Problem: Each line of the data needs to be transcribed exactly.

Data items:
+ + +

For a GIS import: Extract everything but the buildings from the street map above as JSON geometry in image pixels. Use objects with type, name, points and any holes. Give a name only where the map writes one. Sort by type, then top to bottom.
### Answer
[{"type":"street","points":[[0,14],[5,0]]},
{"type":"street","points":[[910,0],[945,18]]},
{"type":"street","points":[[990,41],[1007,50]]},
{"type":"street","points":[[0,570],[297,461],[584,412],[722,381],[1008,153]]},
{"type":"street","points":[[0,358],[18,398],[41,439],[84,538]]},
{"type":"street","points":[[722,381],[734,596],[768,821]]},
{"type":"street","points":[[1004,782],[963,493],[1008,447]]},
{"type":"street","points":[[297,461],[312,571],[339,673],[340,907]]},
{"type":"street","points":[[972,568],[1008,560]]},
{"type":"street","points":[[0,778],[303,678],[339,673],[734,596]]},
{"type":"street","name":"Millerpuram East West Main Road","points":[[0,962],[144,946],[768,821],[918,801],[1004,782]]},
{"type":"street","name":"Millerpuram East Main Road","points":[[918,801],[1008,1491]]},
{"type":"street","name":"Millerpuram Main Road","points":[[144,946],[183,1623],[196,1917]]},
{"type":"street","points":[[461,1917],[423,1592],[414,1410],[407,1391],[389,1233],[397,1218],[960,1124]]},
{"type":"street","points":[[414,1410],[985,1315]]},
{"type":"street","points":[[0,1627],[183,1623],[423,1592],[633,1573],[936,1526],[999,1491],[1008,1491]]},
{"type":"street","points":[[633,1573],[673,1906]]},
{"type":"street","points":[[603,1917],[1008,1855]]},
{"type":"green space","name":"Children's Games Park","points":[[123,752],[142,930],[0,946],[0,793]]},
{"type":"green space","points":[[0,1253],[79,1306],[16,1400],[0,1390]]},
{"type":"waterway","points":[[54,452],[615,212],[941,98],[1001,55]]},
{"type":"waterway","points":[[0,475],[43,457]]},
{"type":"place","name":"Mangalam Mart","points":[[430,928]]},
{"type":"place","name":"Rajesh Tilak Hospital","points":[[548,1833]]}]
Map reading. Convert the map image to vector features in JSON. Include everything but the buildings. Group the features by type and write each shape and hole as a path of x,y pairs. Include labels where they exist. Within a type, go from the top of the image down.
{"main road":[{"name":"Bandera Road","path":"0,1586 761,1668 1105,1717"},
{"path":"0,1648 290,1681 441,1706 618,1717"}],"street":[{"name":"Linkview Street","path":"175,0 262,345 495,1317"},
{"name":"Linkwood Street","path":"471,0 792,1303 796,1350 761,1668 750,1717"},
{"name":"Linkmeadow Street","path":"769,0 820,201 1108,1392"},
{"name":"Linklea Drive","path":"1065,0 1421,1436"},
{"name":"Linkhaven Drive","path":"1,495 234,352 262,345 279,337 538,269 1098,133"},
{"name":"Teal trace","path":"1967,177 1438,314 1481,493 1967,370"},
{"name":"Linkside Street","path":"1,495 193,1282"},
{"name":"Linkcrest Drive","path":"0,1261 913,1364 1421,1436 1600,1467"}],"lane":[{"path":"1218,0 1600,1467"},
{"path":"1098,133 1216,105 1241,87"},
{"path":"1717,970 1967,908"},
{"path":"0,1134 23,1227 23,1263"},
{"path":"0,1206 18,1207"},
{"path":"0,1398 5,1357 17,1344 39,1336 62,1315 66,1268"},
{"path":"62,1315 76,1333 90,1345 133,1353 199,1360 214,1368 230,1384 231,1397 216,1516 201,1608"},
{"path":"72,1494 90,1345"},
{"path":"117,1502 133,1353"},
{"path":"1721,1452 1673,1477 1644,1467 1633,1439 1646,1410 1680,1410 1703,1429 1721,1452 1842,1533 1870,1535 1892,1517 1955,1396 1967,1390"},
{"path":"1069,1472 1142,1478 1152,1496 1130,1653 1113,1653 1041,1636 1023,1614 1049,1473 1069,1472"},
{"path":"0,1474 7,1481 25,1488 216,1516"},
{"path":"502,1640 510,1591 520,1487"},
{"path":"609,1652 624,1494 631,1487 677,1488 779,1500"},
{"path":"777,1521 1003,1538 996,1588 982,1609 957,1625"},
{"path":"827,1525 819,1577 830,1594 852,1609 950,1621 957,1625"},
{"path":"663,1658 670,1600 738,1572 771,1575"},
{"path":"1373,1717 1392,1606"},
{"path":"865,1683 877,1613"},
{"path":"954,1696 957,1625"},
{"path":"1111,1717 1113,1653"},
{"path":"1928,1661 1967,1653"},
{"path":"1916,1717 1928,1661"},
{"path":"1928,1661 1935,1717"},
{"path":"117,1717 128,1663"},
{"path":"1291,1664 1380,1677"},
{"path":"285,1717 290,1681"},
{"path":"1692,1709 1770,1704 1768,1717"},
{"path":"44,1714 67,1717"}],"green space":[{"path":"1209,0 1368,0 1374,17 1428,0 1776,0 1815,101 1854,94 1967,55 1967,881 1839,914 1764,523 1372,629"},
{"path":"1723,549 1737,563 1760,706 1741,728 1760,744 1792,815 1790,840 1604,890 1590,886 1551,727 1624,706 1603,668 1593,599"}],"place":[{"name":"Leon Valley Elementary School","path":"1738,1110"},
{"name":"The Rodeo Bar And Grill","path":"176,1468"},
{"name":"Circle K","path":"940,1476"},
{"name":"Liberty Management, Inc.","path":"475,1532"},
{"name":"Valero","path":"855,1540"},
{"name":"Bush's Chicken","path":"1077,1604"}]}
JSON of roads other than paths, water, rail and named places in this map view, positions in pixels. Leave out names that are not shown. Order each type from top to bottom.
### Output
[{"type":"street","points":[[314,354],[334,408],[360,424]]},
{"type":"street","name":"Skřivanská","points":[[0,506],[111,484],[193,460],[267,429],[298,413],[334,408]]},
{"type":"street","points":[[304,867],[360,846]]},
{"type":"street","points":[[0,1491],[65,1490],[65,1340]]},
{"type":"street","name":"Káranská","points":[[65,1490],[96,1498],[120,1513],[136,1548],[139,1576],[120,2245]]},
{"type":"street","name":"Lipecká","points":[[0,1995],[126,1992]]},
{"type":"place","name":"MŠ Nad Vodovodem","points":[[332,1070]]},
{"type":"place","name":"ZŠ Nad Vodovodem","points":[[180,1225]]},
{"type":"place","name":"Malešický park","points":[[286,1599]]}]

+ + +

Reply:
For a GIS import: Extract everything but the buildings from the street map above as JSON geometry in image pixels. Use objects with type, name, points and any holes. Give a name only where the map writes one. Sort by type, then top to bottom.
### Answer
[{"type":"street","points":[[0,14],[5,0]]},
{"type":"street","points":[[910,0],[945,18]]},
{"type":"street","points":[[990,41],[1007,50]]},
{"type":"street","points":[[0,570],[297,461],[584,412],[722,381],[1008,153]]},
{"type":"street","points":[[0,358],[18,398],[41,439],[84,538]]},
{"type":"street","points":[[722,381],[734,596],[768,821]]},
{"type":"street","points":[[1004,782],[963,493],[1008,447]]},
{"type":"street","points":[[297,461],[312,571],[339,673],[340,907]]},
{"type":"street","points":[[972,568],[1008,560]]},
{"type":"street","points":[[0,778],[303,678],[339,673],[734,596]]},
{"type":"street","name":"Millerpuram East West Main Road","points":[[0,962],[144,946],[768,821],[918,801],[1004,782]]},
{"type":"street","name":"Millerpuram East Main Road","points":[[918,801],[1008,1491]]},
{"type":"street","name":"Millerpuram Main Road","points":[[144,946],[183,1623],[196,1917]]},
{"type":"street","points":[[461,1917],[423,1592],[414,1410],[407,1391],[389,1233],[397,1218],[960,1124]]},
{"type":"street","points":[[414,1410],[985,1315]]},
{"type":"street","points":[[0,1627],[183,1623],[423,1592],[633,1573],[936,1526],[999,1491],[1008,1491]]},
{"type":"street","points":[[633,1573],[673,1906]]},
{"type":"street","points":[[603,1917],[1008,1855]]},
{"type":"green space","name":"Children's Games Park","points":[[123,752],[142,930],[0,946],[0,793]]},
{"type":"green space","points":[[0,1253],[79,1306],[16,1400],[0,1390]]},
{"type":"waterway","points":[[54,452],[615,212],[941,98],[1001,55]]},
{"type":"waterway","points":[[0,475],[43,457]]},
{"type":"place","name":"Mangalam Mart","points":[[430,928]]},
{"type":"place","name":"Rajesh Tilak Hospital","points":[[548,1833]]}]
Map reading. Convert the map image to vector features in JSON. Include everything but the buildings. Group the features by type and write each shape and hole as a path of x,y pairs. Include labels where they exist. Within a type, go from the top of the image down.
{"main road":[{"name":"Bandera Road","path":"0,1586 761,1668 1105,1717"},
{"path":"0,1648 290,1681 441,1706 618,1717"}],"street":[{"name":"Linkview Street","path":"175,0 262,345 495,1317"},
{"name":"Linkwood Street","path":"471,0 792,1303 796,1350 761,1668 750,1717"},
{"name":"Linkmeadow Street","path":"769,0 820,201 1108,1392"},
{"name":"Linklea Drive","path":"1065,0 1421,1436"},
{"name":"Linkhaven Drive","path":"1,495 234,352 262,345 279,337 538,269 1098,133"},
{"name":"Teal trace","path":"1967,177 1438,314 1481,493 1967,370"},
{"name":"Linkside Street","path":"1,495 193,1282"},
{"name":"Linkcrest Drive","path":"0,1261 913,1364 1421,1436 1600,1467"}],"lane":[{"path":"1218,0 1600,1467"},
{"path":"1098,133 1216,105 1241,87"},
{"path":"1717,970 1967,908"},
{"path":"0,1134 23,1227 23,1263"},
{"path":"0,1206 18,1207"},
{"path":"0,1398 5,1357 17,1344 39,1336 62,1315 66,1268"},
{"path":"62,1315 76,1333 90,1345 133,1353 199,1360 214,1368 230,1384 231,1397 216,1516 201,1608"},
{"path":"72,1494 90,1345"},
{"path":"117,1502 133,1353"},
{"path":"1721,1452 1673,1477 1644,1467 1633,1439 1646,1410 1680,1410 1703,1429 1721,1452 1842,1533 1870,1535 1892,1517 1955,1396 1967,1390"},
{"path":"1069,1472 1142,1478 1152,1496 1130,1653 1113,1653 1041,1636 1023,1614 1049,1473 1069,1472"},
{"path":"0,1474 7,1481 25,1488 216,1516"},
{"path":"502,1640 510,1591 520,1487"},
{"path":"609,1652 624,1494 631,1487 677,1488 779,1500"},
{"path":"777,1521 1003,1538 996,1588 982,1609 957,1625"},
{"path":"827,1525 819,1577 830,1594 852,1609 950,1621 957,1625"},
{"path":"663,1658 670,1600 738,1572 771,1575"},
{"path":"1373,1717 1392,1606"},
{"path":"865,1683 877,1613"},
{"path":"954,1696 957,1625"},
{"path":"1111,1717 1113,1653"},
{"path":"1928,1661 1967,1653"},
{"path":"1916,1717 1928,1661"},
{"path":"1928,1661 1935,1717"},
{"path":"117,1717 128,1663"},
{"path":"1291,1664 1380,1677"},
{"path":"285,1717 290,1681"},
{"path":"1692,1709 1770,1704 1768,1717"},
{"path":"44,1714 67,1717"}],"green space":[{"path":"1209,0 1368,0 1374,17 1428,0 1776,0 1815,101 1854,94 1967,55 1967,881 1839,914 1764,523 1372,629"},
{"path":"1723,549 1737,563 1760,706 1741,728 1760,744 1792,815 1790,840 1604,890 1590,886 1551,727 1624,706 1603,668 1593,599"}],"place":[{"name":"Leon Valley Elementary School","path":"1738,1110"},
{"name":"The Rodeo Bar And Grill","path":"176,1468"},
{"name":"Circle K","path":"940,1476"},
{"name":"Liberty Management, Inc.","path":"475,1532"},
{"name":"Valero","path":"855,1540"},
{"name":"Bush's Chicken","path":"1077,1604"}]}
JSON of roads other than paths, water, rail and named places in this map view, positions in pixels. Leave out names that are not shown. Order each type from top to bottom.
### Output
[{"type":"street","points":[[314,354],[334,408],[360,424]]},
{"type":"street","name":"Skřivanská","points":[[0,506],[111,484],[193,460],[267,429],[298,413],[334,408]]},
{"type":"street","points":[[304,867],[360,846]]},
{"type":"street","points":[[0,1491],[65,1490],[65,1340]]},
{"type":"street","name":"Káranská","points":[[65,1490],[96,1498],[120,1513],[136,1548],[139,1576],[120,2245]]},
{"type":"street","name":"Lipecká","points":[[0,1995],[126,1992]]},
{"type":"place","name":"MŠ Nad Vodovodem","points":[[332,1070]]},
{"type":"place","name":"ZŠ Nad Vodovodem","points":[[180,1225]]},
{"type":"place","name":"Malešický park","points":[[286,1599]]}]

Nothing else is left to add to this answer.